■ **What to work on**: Print every entry exactly once more, omitting each picture.

[Record set — start]

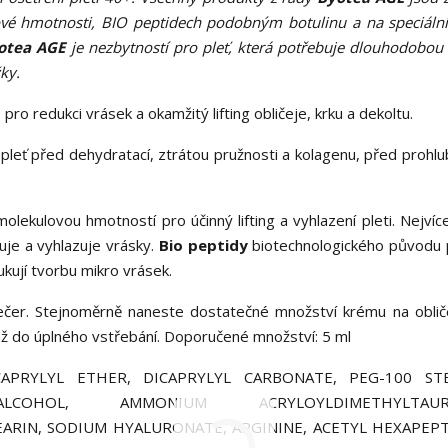
ové hmotnosti, BIO peptidech podobným botulinu a na speciál
otea AGE
je nezbytností pro pleť, která potřebuje dlouhodobou 
žky.
pro redukci vrásek a okamžitý lifting obličeje, krku a dekoltu.
pleť před dehydratací, ztrátou pružnosti a kolagenu, před prohl
olekulovou hmotností pro účinný lifting a vyhlazení pleti. Nejvíc
uje a vyhlazuje vrásky.
Bio peptidy
biotechnologického původu p
kují tvorbu mikro vrásek.
čer. Stejnoměrně naneste dostatečné množství krému na obliče
až do úplného vstřebání. Doporučené množství: 5 ml
APRYLYL ETHER, DICAPRYLYL CARBONATE, PEG-100 STE
COHOL, AMMONIUM ACRYLOYLDIMETHYLTAURA
ARIN, SODIUM HYALURONATE, ARGININE, ACETYL HEXAPEPT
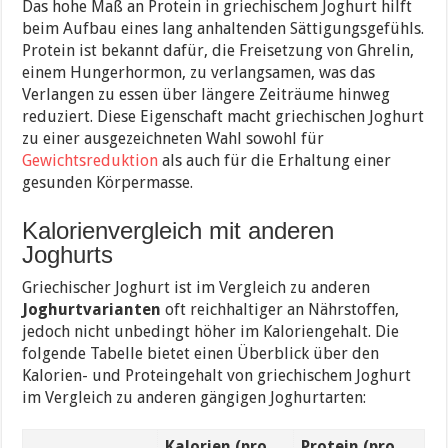
Das hohe Maß an Protein in griechischem Joghurt hilft
beim Aufbau eines lang anhaltenden Sättigungsgefühls.
Protein ist bekannt dafür, die Freisetzung von Ghrelin,
einem Hungerhormon, zu verlangsamen, was das
Verlangen zu essen über längere Zeiträume hinweg
reduziert. Diese Eigenschaft macht griechischen Joghurt
zu einer ausgezeichneten Wahl sowohl für
Gewichtsreduktion
als auch für die Erhaltung einer
gesunden Körpermasse.
Kalorienvergleich mit anderen
Joghurts
Griechischer Joghurt ist im Vergleich zu anderen
Joghurtvarianten
oft reichhaltiger an Nährstoffen,
jedoch nicht unbedingt höher im Kaloriengehalt. Die
folgende Tabelle bietet einen Überblick über den
Kalorien- und Proteingehalt von griechischem Joghurt
im Vergleich zu anderen gängigen Joghurtarten:
Kalorien (pro
Protein (pro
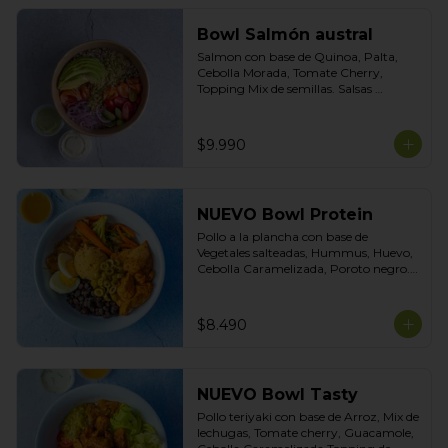
Bowl Salmón austral
Salmon con base de Quinoa, Palta, 
Cebolla Morada, Tomate Cherry, 
Topping Mix de semillas. Salsas 
incluidas Yogurt Ciboulette y 
Acevichada
$9.990
NUEVO Bowl Protein
Pollo a la plancha con base de 
Vegetales salteadas, Hummus, Huevo, 
Cebolla Caramelizada, Poroto negro. 
Topping de Aceitunas Verdes. Salsas 
incluidas Cilantro y Tasty.
$8.490
NUEVO Bowl Tasty
Pollo teriyaki con base de Arroz, Mix de 
lechugas, Tomate cherry, Guacamole,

[Record set — finish]

■ **Solution for this task**:
ové hmotnosti, BIO peptidech podobným botulinu a na speciál
otea AGE
je nezbytností pro pleť, která potřebuje dlouhodobou 
žky.
pro redukci vrásek a okamžitý lifting obličeje, krku a dekoltu.
pleť před dehydratací, ztrátou pružnosti a kolagenu, před prohl
olekulovou hmotností pro účinný lifting a vyhlazení pleti. Nejvíc
uje a vyhlazuje vrásky.
Bio peptidy
biotechnologického původu p
kují tvorbu mikro vrásek.
čer. Stejnoměrně naneste dostatečné množství krému na obliče
až do úplného vstřebání. Doporučené množství: 5 ml
APRYLYL ETHER, DICAPRYLYL CARBONATE, PEG-100 STE
COHOL, AMMONIUM ACRYLOYLDIMETHYLTAURA
ARIN, SODIUM HYALURONATE, ARGININE, ACETYL HEXAPEPT
Das hohe Maß an Protein in griechischem Joghurt hilft
beim Aufbau eines lang anhaltenden Sättigungsgefühls.
Protein ist bekannt dafür, die Freisetzung von Ghrelin,
einem Hungerhormon, zu verlangsamen, was das
Verlangen zu essen über längere Zeiträume hinweg
reduziert. Diese Eigenschaft macht griechischen Joghurt
zu einer ausgezeichneten Wahl sowohl für
Gewichtsreduktion
als auch für die Erhaltung einer
gesunden Körpermasse.
Kalorienvergleich mit anderen
Joghurts
Griechischer Joghurt ist im Vergleich zu anderen
Joghurtvarianten
oft reichhaltiger an Nährstoffen,
jedoch nicht unbedingt höher im Kaloriengehalt. Die
folgende Tabelle bietet einen Überblick über den
Kalorien- und Proteingehalt von griechischem Joghurt
im Vergleich zu anderen gängigen Joghurtarten:
Kalorien (pro
Protein (pro
Bowl Salmón austral
Salmon con base de Quinoa, Palta, 
Cebolla Morada, Tomate Cherry, 
Topping Mix de semillas. Salsas 
incluidas Yogurt Ciboulette y 
Acevichada
$9.990
NUEVO Bowl Protein
Pollo a la plancha con base de 
Vegetales salteadas, Hummus, Huevo, 
Cebolla Caramelizada, Poroto negro. 
Topping de Aceitunas Verdes. Salsas 
incluidas Cilantro y Tasty.
$8.490
NUEVO Bowl Tasty
Pollo teriyaki con base de Arroz, Mix de 
lechugas, Tomate cherry, Guacamole,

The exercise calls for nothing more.